The Federal Debt is the amount of money the government currently owes for spending on payments such as Social Security, Medicare, Military Salaries and Tax Refunds. “Raising the debt ceiling doesn’t authorize additional spending of taxpayer dollars. Instead, when we raise the debt ceiling, we’re effectively agreeing to raise the country’s credit card balance,” Yellen has said.
The third estimate of the 2nd Quarter GDP came in at 6.7%, 0.1% higher than the last estimate but it's not telling us anything about what happened since June so we'll have to wait a month for the next report. The Futures are drifting higher and we are still working on those bounce lines:
- S&P 4,550 to 4,300 was a 250-point drop so 50-point bounce lines are 4,350 (weak) and 4,400 (strong)
- Dow 35,500 to 33,600 was a 2,000-point drop so the bounce lines are 34,000 (weak) and 34,400 (strong)
- Nasdaq 15,700 to 14,740 was a 960-point drop so call it 200-point bounces to 14,940 (weak) and 15,140 (strong)
- Russell 2,580 to 2,150 was a 430-point drop so 90-point bounces to 2,240 (weak) and 2,330 (strong)
So we're over the weak bounce lines on the S&P, Dow and Russell and at the strong bounce line for the Russell (with the Dow close as well) so we'll be watching those two this morning for signs of recovery but it's really all up to Congress today though we have 4 Fed Speakers (Williams, Harker, Evans and Bullard) during market hours – just in case the market needs more reassurance.
China's Manufacturing PMI fell into contraction this morning at 49.6 for September, the first time since February of 2020 it's been below 50 (when Wuhan shut down).
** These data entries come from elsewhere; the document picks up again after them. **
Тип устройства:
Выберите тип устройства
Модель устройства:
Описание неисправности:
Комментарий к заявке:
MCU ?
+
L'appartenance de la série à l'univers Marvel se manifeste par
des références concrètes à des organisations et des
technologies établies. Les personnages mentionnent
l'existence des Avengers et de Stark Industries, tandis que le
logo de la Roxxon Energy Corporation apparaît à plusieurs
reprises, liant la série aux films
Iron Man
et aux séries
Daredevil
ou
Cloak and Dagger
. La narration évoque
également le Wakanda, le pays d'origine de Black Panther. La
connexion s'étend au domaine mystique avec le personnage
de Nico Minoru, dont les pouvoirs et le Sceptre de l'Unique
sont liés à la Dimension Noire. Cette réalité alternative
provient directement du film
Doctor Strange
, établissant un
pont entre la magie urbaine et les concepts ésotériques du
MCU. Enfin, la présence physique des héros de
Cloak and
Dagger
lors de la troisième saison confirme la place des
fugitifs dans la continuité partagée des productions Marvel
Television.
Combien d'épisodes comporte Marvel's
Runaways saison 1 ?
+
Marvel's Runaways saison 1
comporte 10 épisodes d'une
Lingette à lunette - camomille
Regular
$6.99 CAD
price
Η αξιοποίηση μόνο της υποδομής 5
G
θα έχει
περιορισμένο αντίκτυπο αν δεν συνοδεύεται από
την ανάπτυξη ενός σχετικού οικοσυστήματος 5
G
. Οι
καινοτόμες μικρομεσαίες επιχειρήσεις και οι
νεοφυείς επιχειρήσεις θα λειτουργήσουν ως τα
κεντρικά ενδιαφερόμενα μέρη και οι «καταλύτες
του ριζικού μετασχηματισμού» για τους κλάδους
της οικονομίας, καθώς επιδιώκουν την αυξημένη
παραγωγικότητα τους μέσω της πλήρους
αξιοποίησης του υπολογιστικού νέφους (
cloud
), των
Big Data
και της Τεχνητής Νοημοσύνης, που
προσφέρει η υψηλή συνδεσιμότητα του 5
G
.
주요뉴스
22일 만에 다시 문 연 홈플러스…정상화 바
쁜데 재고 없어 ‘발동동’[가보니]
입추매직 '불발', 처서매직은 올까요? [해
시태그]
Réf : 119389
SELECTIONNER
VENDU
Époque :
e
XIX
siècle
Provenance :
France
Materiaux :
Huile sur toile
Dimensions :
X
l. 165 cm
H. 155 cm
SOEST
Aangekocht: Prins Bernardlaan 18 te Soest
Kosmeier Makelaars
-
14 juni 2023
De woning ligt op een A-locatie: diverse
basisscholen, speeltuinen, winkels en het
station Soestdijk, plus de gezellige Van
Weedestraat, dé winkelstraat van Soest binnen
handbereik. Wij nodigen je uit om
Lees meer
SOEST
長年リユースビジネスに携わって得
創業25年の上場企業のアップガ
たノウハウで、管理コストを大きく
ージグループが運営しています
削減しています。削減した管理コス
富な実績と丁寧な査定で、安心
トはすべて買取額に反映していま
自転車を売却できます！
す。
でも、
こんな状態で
This is much scarier as there's no virus to blame – just a slowing economy. And, don't forget, they've only just begun experiencing power shortages – this data is mostly before that.
Below the headline PMI figure, subindexes measuring production, total new orders, new export orders and hiring all slid further below the 50 line in September as both supply and demand in China’s manufacturing sector slowed, the statistics bureau said. If sustained through the end of the year, the power crunch and resulting production cuts in China’s manufacturing hubs could drag down the country’s gross domestic product by around 1 percentage point in the fourth quarter, Morgan Stanley economists project.
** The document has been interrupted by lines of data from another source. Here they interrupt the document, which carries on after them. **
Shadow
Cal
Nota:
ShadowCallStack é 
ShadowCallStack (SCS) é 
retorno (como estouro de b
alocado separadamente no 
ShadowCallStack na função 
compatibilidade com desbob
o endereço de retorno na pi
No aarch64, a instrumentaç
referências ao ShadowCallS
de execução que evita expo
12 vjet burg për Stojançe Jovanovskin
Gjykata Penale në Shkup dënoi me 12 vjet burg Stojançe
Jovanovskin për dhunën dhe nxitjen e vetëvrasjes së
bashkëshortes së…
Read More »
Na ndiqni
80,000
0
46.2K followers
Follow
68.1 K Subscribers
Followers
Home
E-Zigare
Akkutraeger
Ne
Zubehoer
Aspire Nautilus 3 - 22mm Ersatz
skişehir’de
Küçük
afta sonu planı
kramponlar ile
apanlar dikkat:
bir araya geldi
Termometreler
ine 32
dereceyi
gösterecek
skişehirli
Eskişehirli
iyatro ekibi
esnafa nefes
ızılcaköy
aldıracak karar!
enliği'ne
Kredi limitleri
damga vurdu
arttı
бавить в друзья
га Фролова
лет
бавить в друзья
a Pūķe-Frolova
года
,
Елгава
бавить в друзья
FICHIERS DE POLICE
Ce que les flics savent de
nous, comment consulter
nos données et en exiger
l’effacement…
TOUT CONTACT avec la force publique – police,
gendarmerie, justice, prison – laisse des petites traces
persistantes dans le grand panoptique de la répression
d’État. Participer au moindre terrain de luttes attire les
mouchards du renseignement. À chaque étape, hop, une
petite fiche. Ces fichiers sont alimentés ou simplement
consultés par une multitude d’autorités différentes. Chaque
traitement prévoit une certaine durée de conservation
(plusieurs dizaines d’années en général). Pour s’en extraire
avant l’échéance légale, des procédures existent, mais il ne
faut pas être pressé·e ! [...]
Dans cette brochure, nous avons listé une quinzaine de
We Americans have a long history of thinking things that happen in China aren't going to affect us – don't make that mistake.
It was a rough road but our oil shorts (which we discussed in yesterday's Live Trading Webinar) are finally paying off and we'll put a stop now back at $74 to lock in a $3,000 gain. We still like Gold (/GC) long at $1,725 and we like Silver (/SI) long at $21.50 – with tight stops below, of course.